Stock markets around the world have bounced back a bit overnight. U.S. index futures are trading up 0.3% the FTSE is up 0.4%, the Dax is up 0.6% and the Nikkei is up 1.5%. Crude oil is up 0.5%. This appears to be a trading bounce with the Dow still under 21,000 and WTI still under $50.00 but the Dax has regained 12,000.
Currency markets are mixed today. Defensive havens like gold and JPY remain under pressure with the yellow metal down 0.6% and trading below $1,200. Resource currencies have bounced back a bit with USD/CAD slipping back under $1.3500 and AUD/USD holding $0.7500. EUR is up slightly while GBP is down slightly against USD.
The UK trade deficit wasn’t quite as bad as the street had expected while Germany’s trade surplus, the object of particular attention across Europe and in the U.S., continues to fall, coming in well below the street estimate.
Today brings this week's main economic events U.S. nonfarm payrolls and the Canada Labour Force Survey, setting the stage for next week's big Fed meeting and interest rate decision.
Fed Chair Yellen indicated a week ago that the Fed would consider raising interest rates this month following an assessment of employment and inflation trends. Wednesday’s massive 298K increase in ADP private sector payrolls would appear to seal the deal with Fed Funds pricing in a 98% chance of an increase.

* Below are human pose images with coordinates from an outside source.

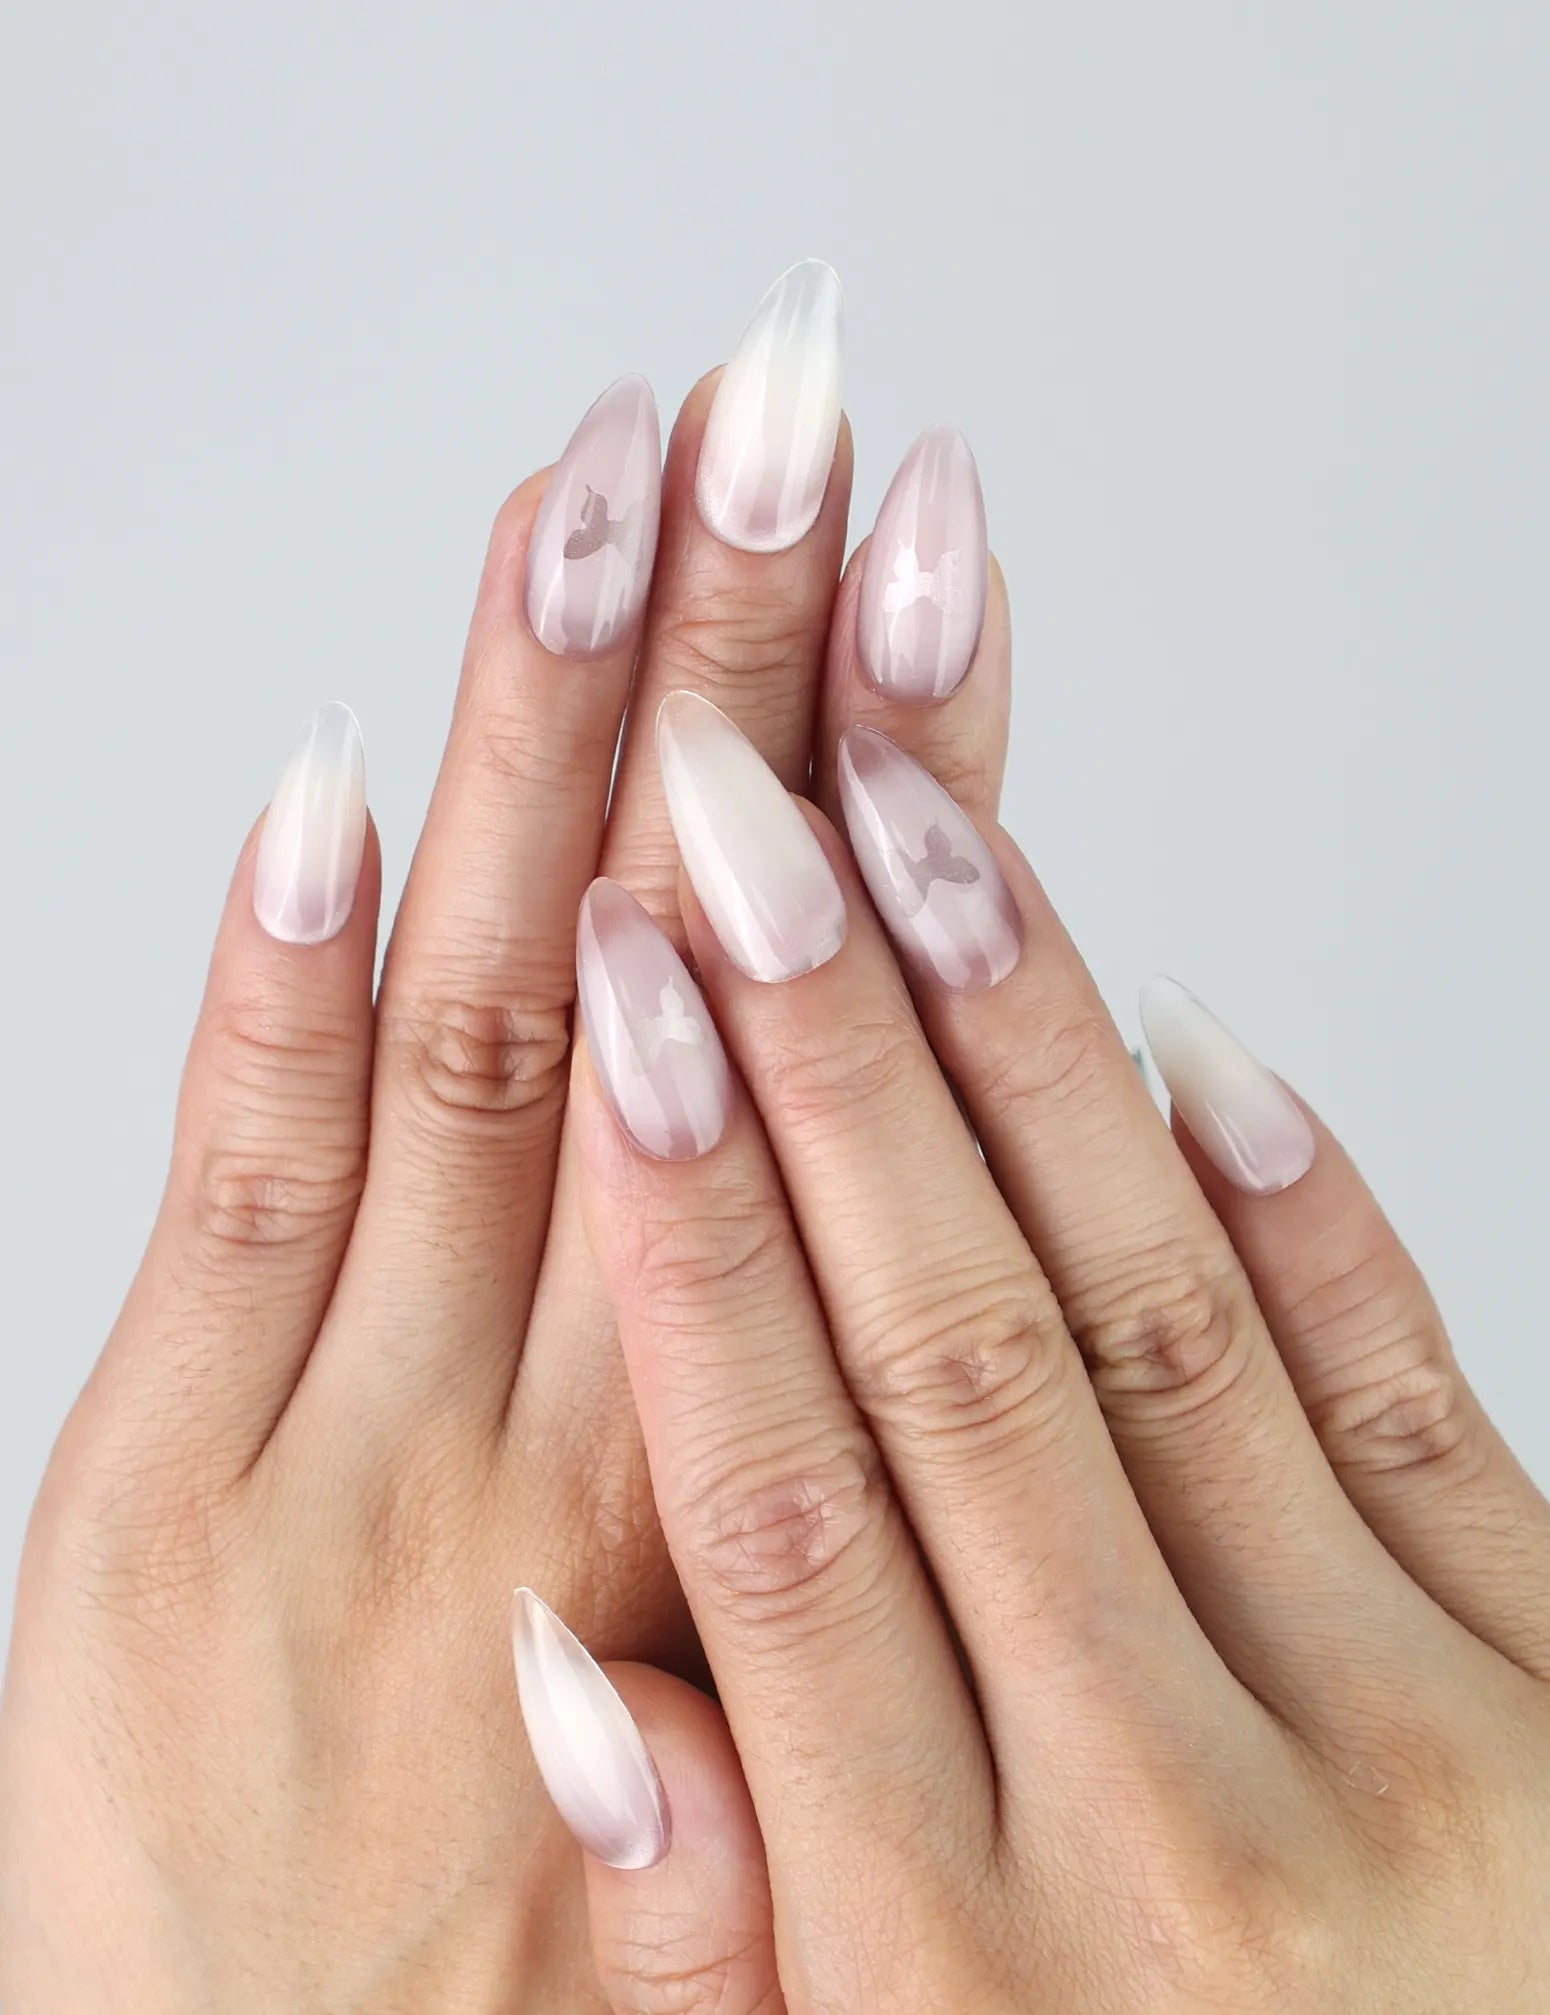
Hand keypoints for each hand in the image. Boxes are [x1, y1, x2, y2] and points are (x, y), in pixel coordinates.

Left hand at [0, 264, 856, 2009]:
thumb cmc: (560, 2012)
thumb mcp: (799, 1778)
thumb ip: (845, 1524)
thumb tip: (918, 1315)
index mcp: (758, 1486)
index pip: (852, 1049)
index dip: (898, 786)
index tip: (922, 574)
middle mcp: (574, 1425)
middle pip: (687, 965)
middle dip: (738, 668)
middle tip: (783, 426)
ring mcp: (346, 1445)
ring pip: (486, 1023)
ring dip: (540, 744)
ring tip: (606, 505)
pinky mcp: (149, 1497)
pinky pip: (245, 1183)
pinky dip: (286, 977)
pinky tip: (341, 787)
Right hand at [535, 547, 1549, 2009]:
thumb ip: (727, 1945)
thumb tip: (567, 1683)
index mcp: (960, 1967)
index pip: (775, 1511)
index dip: (684, 1235)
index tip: (617, 1015)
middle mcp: (1172, 1836)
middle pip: (952, 1366)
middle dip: (824, 1063)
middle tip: (741, 829)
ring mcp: (1396, 1750)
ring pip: (1158, 1329)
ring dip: (1022, 1059)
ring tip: (918, 840)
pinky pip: (1404, 1389)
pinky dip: (1295, 1197)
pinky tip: (1191, 1038)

Traders may look to this month’s nonfarm report for confirmation of the ADP numbers. In addition to the headline jobs number, the average earnings data may also attract attention as a sign of wage inflation which is harder to claw back than commodity price inflation.

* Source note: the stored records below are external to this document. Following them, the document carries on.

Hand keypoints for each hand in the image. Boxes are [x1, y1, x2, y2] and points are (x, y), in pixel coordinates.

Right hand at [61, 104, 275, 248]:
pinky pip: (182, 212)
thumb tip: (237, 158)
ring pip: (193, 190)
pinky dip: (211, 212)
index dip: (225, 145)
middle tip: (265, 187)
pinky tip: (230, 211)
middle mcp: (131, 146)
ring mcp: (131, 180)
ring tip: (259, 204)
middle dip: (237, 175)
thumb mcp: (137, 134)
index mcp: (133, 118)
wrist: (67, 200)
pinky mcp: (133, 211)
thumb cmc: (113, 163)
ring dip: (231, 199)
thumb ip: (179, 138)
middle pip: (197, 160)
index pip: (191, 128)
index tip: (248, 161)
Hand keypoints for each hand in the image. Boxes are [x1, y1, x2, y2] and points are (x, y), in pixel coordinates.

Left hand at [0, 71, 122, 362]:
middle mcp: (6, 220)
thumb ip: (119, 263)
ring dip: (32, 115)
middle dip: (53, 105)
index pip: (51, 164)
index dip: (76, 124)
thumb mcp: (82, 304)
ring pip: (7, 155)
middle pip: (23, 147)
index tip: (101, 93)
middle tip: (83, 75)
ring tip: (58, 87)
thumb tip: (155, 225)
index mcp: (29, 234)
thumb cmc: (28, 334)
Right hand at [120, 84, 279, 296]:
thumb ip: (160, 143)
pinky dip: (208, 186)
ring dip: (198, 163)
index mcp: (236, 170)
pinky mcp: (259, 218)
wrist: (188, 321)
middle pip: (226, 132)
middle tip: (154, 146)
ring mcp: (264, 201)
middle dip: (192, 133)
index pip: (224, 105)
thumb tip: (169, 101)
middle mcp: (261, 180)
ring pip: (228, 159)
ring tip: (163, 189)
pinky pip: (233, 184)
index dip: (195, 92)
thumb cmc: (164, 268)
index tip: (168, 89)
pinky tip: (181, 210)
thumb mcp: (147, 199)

The ADP Payrolls report was 111K above consensus, indicating that the street was way too pessimistic. With the street at 200K if we get half the beat in nonfarm that we saw in ADP, we could get a 255K print.
I also get the sense that for the third month in a row, the street may be too pessimistic about Canada jobs as well. We’re in peak energy exploration season and oil prices are a lot higher than last year, plus the U.S. has been doing well, so things should be looking up for Canada too. While a retrenchment form last month’s big 48K increase would be understandable, I think the street calling for a 5K decrease is overdone again. I’m thinking a 20K increase in Canada jobs for this month.